Your instructions: A verbatim repeat of the records beneath this line is needed.

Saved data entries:
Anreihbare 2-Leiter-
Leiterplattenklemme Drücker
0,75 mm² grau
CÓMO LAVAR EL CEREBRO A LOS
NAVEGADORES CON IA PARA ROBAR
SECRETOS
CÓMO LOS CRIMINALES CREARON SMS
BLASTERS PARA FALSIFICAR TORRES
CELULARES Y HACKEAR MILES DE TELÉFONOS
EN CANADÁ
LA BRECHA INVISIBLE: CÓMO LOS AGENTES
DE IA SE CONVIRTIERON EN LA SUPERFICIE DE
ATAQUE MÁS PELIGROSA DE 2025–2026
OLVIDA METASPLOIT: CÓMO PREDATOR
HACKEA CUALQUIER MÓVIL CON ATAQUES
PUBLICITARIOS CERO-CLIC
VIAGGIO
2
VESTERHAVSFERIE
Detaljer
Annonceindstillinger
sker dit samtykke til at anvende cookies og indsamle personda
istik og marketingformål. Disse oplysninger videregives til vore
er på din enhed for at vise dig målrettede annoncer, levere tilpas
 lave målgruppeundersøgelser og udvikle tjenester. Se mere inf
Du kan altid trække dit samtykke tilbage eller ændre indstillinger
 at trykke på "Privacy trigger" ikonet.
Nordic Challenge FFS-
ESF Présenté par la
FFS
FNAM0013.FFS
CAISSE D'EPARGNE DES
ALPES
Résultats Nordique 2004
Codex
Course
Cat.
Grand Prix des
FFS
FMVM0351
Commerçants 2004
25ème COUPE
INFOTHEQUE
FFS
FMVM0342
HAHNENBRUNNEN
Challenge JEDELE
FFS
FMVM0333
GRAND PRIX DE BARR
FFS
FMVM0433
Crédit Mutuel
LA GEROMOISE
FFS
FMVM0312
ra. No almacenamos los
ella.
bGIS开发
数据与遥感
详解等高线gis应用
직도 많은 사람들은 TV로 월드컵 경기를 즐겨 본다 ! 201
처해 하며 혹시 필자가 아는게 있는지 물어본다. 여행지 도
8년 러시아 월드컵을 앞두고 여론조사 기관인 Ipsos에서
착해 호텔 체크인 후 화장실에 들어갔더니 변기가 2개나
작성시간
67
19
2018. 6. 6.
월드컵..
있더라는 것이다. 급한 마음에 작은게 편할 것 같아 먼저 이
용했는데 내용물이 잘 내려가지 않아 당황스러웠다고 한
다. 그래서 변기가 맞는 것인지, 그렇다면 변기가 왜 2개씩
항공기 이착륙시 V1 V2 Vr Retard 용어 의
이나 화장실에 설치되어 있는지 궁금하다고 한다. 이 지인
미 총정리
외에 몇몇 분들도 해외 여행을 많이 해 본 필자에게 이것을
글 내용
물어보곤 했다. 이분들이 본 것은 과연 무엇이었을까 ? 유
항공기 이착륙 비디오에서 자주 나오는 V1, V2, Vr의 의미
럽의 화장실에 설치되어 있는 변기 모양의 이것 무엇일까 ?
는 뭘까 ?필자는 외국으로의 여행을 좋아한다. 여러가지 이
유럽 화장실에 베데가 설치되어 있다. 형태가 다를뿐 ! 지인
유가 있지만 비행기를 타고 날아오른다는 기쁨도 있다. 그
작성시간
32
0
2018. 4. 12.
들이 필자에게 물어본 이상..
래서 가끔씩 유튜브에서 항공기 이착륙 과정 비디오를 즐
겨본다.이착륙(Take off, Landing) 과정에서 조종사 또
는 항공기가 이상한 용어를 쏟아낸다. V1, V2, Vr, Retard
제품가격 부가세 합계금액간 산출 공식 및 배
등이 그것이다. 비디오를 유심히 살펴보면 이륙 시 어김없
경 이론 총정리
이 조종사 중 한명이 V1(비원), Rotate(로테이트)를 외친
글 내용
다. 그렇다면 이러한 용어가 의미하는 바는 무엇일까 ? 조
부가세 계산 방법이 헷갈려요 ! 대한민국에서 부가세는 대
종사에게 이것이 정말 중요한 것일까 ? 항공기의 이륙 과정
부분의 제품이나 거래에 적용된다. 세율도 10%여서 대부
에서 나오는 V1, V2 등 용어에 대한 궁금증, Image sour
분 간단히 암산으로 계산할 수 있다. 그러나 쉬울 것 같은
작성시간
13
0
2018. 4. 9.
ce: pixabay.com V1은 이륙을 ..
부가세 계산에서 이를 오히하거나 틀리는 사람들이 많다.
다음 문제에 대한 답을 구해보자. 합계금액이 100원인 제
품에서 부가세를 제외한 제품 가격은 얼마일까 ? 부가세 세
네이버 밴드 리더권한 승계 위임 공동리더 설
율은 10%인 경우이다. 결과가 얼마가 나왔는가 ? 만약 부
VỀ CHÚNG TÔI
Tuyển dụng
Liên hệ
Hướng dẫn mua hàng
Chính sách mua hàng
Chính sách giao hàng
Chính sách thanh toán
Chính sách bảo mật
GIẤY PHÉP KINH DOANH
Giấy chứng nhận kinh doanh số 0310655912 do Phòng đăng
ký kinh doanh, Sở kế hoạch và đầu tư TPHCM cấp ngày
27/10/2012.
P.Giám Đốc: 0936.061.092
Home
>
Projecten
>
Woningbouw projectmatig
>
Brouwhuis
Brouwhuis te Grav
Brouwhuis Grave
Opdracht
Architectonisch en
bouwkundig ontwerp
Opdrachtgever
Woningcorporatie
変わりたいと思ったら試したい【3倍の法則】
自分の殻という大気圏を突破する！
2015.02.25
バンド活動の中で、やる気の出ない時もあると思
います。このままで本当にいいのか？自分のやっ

Task solution:
Anreihbare 2-Leiter-
Leiterplattenklemme Drücker
0,75 mm² grau
CÓMO LAVAR EL CEREBRO A LOS
NAVEGADORES CON IA PARA ROBAR
SECRETOS
CÓMO LOS CRIMINALES CREARON SMS
BLASTERS PARA FALSIFICAR TORRES
CELULARES Y HACKEAR MILES DE TELÉFONOS
EN CANADÁ
LA BRECHA INVISIBLE: CÓMO LOS AGENTES
DE IA SE CONVIRTIERON EN LA SUPERFICIE DE
ATAQUE MÁS PELIGROSA DE 2025–2026
OLVIDA METASPLOIT: CÓMO PREDATOR
HACKEA CUALQUIER MÓVIL CON ATAQUES
PUBLICITARIOS CERO-CLIC
VIAGGIO
2
VESTERHAVSFERIE
Detaljer
Annonceindstillinger
sker dit samtykke til at anvende cookies og indsamle personda
istik og marketingformål. Disse oplysninger videregives til vore
er på din enhed for at vise dig målrettede annoncer, levere tilpas
 lave målgruppeundersøgelser og udvikle tjenester. Se mere inf
Du kan altid trække dit samtykke tilbage eller ændre indstillinger
 at trykke på "Privacy trigger" ikonet.
Nordic Challenge FFS-
ESF Présenté par la
FFS
FNAM0013.FFS
CAISSE D'EPARGNE DES
ALPES
Résultats Nordique 2004
Codex
Course
Cat.
Grand Prix des
FFS
FMVM0351
Commerçants 2004
25ème COUPE
INFOTHEQUE
FFS
FMVM0342
HAHNENBRUNNEN
Challenge JEDELE
FFS
FMVM0333
GRAND PRIX DE BARR
FFS
FMVM0433
Crédit Mutuel
LA GEROMOISE
FFS
FMVM0312
ra. No almacenamos los
ella.
bGIS开发
数据与遥感
详解等高线gis应用
직도 많은 사람들은 TV로 월드컵 경기를 즐겨 본다 ! 201
처해 하며 혹시 필자가 아는게 있는지 물어본다. 여행지 도
8년 러시아 월드컵을 앞두고 여론조사 기관인 Ipsos에서
착해 호텔 체크인 후 화장실에 들어갔더니 변기가 2개나
작성시간
67
19
2018. 6. 6.
월드컵..
있더라는 것이다. 급한 마음에 작은게 편할 것 같아 먼저 이
용했는데 내용물이 잘 내려가지 않아 당황스러웠다고 한
다. 그래서 변기가 맞는 것인지, 그렇다면 변기가 왜 2개씩
항공기 이착륙시 V1 V2 Vr Retard 용어 의
이나 화장실에 설치되어 있는지 궁금하다고 한다. 이 지인
미 총정리
외에 몇몇 분들도 해외 여행을 많이 해 본 필자에게 이것을
글 내용
물어보곤 했다. 이분들이 본 것은 과연 무엇이었을까 ? 유
항공기 이착륙 비디오에서 자주 나오는 V1, V2, Vr의 의미
럽의 화장실에 설치되어 있는 변기 모양의 이것 무엇일까 ?
는 뭘까 ?필자는 외국으로의 여행을 좋아한다. 여러가지 이
유럽 화장실에 베데가 설치되어 있다. 형태가 다를뿐 ! 지인
유가 있지만 비행기를 타고 날아오른다는 기쁨도 있다. 그
작성시간
32
0
2018. 4. 12.
들이 필자에게 물어본 이상..
래서 가끔씩 유튜브에서 항공기 이착륙 과정 비디오를 즐
겨본다.이착륙(Take off, Landing) 과정에서 조종사 또
는 항공기가 이상한 용어를 쏟아낸다. V1, V2, Vr, Retard
제품가격 부가세 합계금액간 산출 공식 및 배
등이 그것이다. 비디오를 유심히 살펴보면 이륙 시 어김없
경 이론 총정리
이 조종사 중 한명이 V1(비원), Rotate(로테이트)를 외친
글 내용
다. 그렇다면 이러한 용어가 의미하는 바는 무엇일까 ? 조
부가세 계산 방법이 헷갈려요 ! 대한민국에서 부가세는 대
종사에게 이것이 정말 중요한 것일까 ? 항공기의 이륙 과정
부분의 제품이나 거래에 적용된다. 세율도 10%여서 대부
에서 나오는 V1, V2 등 용어에 대한 궁금증, Image sour
분 간단히 암산으로 계산할 수 있다. 그러나 쉬울 것 같은
작성시간
13
0
2018. 4. 9.
ce: pixabay.com V1은 이륙을 ..
부가세 계산에서 이를 오히하거나 틀리는 사람들이 많다.
다음 문제에 대한 답을 구해보자. 합계금액이 100원인 제
품에서 부가세를 제외한 제품 가격은 얼마일까 ? 부가세 세
네이버 밴드 리더권한 승계 위임 공동리더 설
율은 10%인 경우이다. 결과가 얼마가 나왔는가 ? 만약 부
VỀ CHÚNG TÔI
Tuyển dụng
Liên hệ
Hướng dẫn mua hàng
Chính sách mua hàng
Chính sách giao hàng
Chính sách thanh toán
Chính sách bảo mật
GIẤY PHÉP KINH DOANH
Giấy chứng nhận kinh doanh số 0310655912 do Phòng đăng
ký kinh doanh, Sở kế hoạch và đầu tư TPHCM cấp ngày
27/10/2012.
P.Giám Đốc: 0936.061.092
Home
>
Projecten
>
Woningbouw projectmatig
>
Brouwhuis
Brouwhuis te Grav
Brouwhuis Grave
Opdracht
Architectonisch en
bouwkundig ontwerp
Opdrachtgever
Woningcorporatie
変わりたいと思ったら試したい【3倍の法則】
自分の殻という大気圏を突破する！
2015.02.25
バンド活動の中で、やる気の出ない時もあると思
います。このままで本当にいいのか？自分のやっ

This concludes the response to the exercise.